Activity: Your answer should be the full set of entries, given again without alteration.

Data supplied:
###
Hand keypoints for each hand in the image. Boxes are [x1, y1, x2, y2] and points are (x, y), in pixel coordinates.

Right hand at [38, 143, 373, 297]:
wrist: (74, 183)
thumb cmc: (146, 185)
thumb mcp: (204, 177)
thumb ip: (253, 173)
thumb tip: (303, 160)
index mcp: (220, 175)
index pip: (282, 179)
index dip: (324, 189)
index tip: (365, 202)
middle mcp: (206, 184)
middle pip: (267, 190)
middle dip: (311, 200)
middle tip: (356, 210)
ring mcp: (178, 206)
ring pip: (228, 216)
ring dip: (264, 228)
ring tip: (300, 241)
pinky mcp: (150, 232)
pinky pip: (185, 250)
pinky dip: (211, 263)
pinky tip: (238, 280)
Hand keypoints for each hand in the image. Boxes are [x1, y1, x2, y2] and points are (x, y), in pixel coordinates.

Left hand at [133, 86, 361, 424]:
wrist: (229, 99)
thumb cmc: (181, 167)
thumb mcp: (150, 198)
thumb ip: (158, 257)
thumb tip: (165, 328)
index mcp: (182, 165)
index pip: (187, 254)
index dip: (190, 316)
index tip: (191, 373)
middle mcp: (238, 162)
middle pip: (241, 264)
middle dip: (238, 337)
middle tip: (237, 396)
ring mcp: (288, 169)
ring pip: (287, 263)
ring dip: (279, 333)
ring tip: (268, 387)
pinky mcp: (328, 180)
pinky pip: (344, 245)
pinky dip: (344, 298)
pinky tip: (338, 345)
###
Output for this task:
Hand keypoints for each hand in the image. Boxes are [x1, y1, x2, y2] and points are (x, y), in pixel coordinates.

Right hand at [38, 143, 373, 297]:
wrist: (74, 183)
thumb cmc: (146, 185)
thumb mcp: (204, 177)
thumb ip: (253, 173)
thumb tip: (303, 160)
index mcp: (220, 175)
index pip: (282, 179)
index dip: (324, 189)
index tip: (365, 202)
middle mcp: (206, 184)
middle pip: (267, 190)
middle dip: (311, 200)
middle tip: (356, 210)
ring mcp: (178, 206)
ring pip: (228, 216)
ring dip: (264, 228)
ring tip: (300, 241)
pinky mcp: (150, 232)
pinky pip: (185, 250)
pinky dip: (211, 263)
pinky tip: (238, 280)
Hand keypoints for each hand in the image. Boxes are [x1, y1, x2, y2] and points are (x, y), in pixel coordinates.

Left hand at [133, 86, 361, 424]:
wrist: (229, 99)
thumb cmc: (181, 167)
thumb mcp: (150, 198)
thumb ip: (158, 257)
thumb tip: (165, 328)
index mcp: (182, 165)
index pip: (187, 254)
index dip: (190, 316)
index tip: (191, 373)
middle mcp: (238, 162)
middle pip: (241, 264)
middle dip: (238, 337)
middle tip: (237, 396)
ring mcp: (288, 169)
ring pip: (287, 263)
ring dip: (279, 333)
ring tip: (268, 387)
pinky mcp: (328, 180)
pinky pip: (344, 245)
pinky dip: (344, 298)
pinky tip: (338, 345)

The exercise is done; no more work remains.